Il s’engage pour l’égalité des chances et rejoint les Different Leaders d’Article 1. Avec une vision bien précise de la chose.
« Je veux parler aux jeunes de collèges ou lycées, à qui on ne laisse pas beaucoup d’horizons. Leur dire qu’ils peuvent tout faire, qu’il ne faut rien s’interdire, même s’ils ont l’impression que ça n’est pas pour eux. On a toujours été des jeunes qui se débrouillent, donc même dans les études c’est possible. Si on nous ferme la porte, on pourra toujours passer par la fenêtre.»
On a lancé Matthieu sur le sujet de la réussite et il a été intarissable.

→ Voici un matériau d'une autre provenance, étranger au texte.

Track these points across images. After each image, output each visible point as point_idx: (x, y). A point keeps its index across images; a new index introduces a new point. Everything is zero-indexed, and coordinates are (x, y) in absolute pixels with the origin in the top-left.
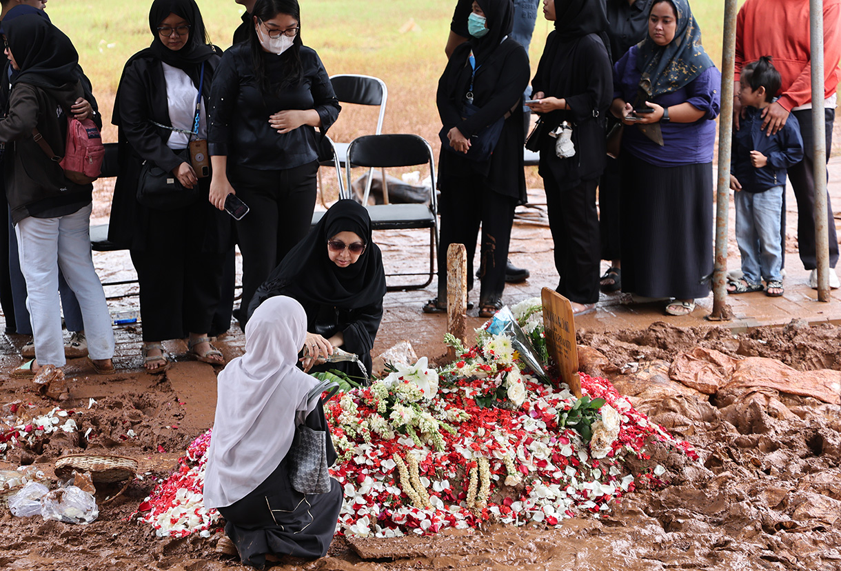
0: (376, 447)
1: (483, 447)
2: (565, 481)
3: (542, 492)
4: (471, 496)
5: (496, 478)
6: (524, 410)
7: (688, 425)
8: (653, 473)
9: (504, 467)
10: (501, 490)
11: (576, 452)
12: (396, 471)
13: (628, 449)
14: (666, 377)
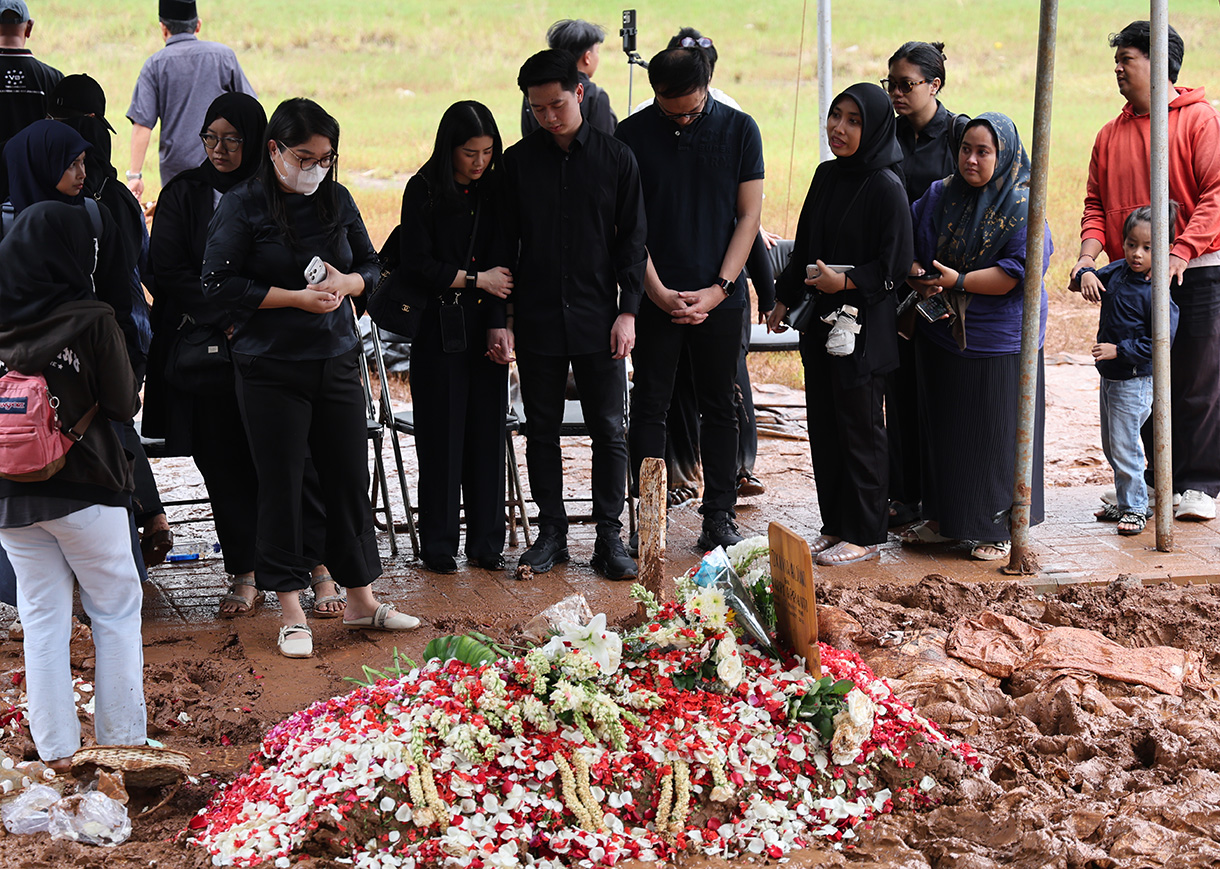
0: (529, 742)
1: (682, 746)
2: (795, 796)
3: (762, 812)
4: (661, 815)
5: (698, 789)
6: (739, 694)
7: (971, 720)
8: (918, 788)
9: (709, 774)
10: (705, 807)
12: (557, 778)
13: (884, 753)
14: (942, 653)
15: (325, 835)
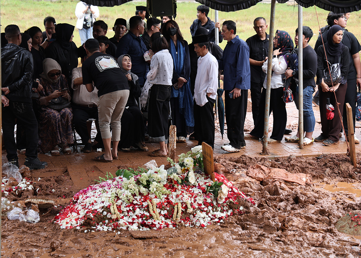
0: (141, 198)
2: (208, 211)
3: (200, 215)
4: (174, 216)
5: (184, 210)
6: (194, 186)
7: (252, 192)
8: (239, 209)
9: (186, 206)
10: (185, 214)
11: (212, 201)
12: (148, 206)
13: (231, 200)
14: (245, 175)
15: (89, 221)
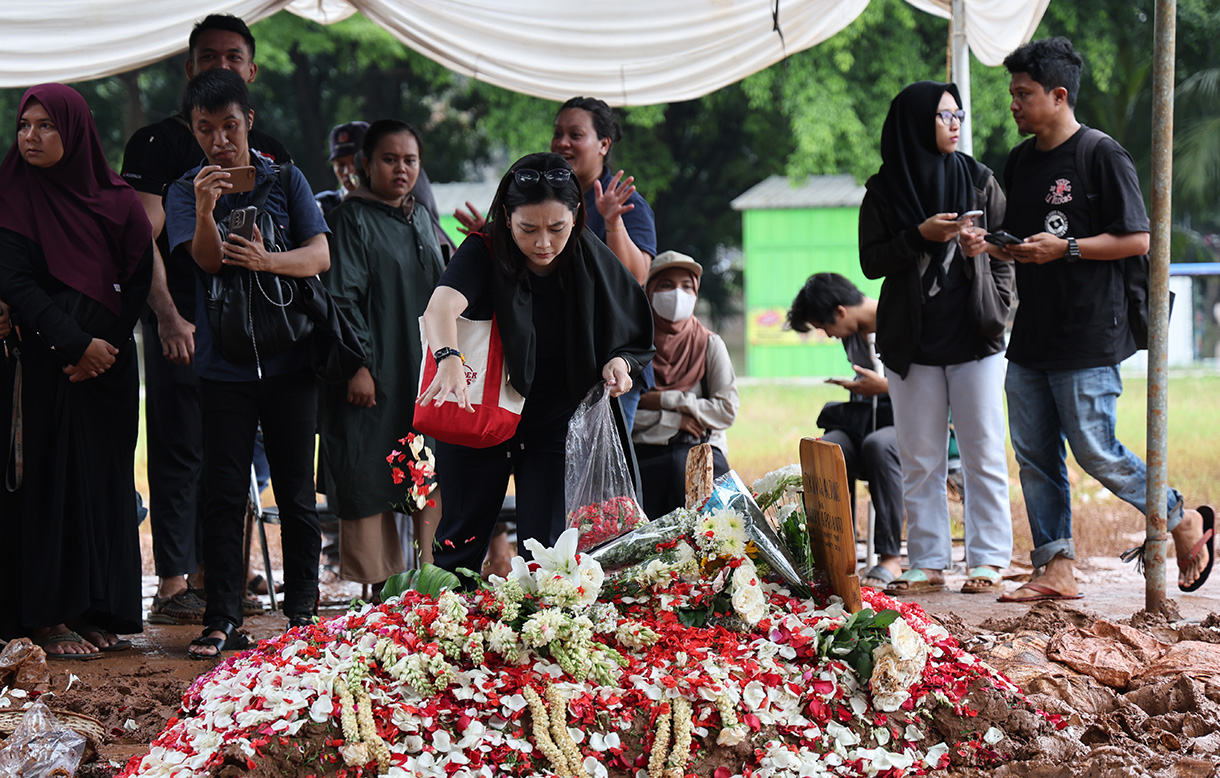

« Si c’est juste pour intégrer la société au plus haut niveau et reproduire les mêmes inégalités sans pour autant vouloir la changer, je ne vois pas l’intérêt » finit-il par lâcher.
Il se rappelle alors une citation qui l’a marqué. Une phrase de Saint-Exupéry qui disait: « Nous n’héritons pas de la terre de nos parents, nous l’empruntons à nos enfants. » Et, comme chaque fois qu’il évoque un sujet qui lui importe, Matthieu se donne une petite tape, rapide, de la main droite sur le cœur.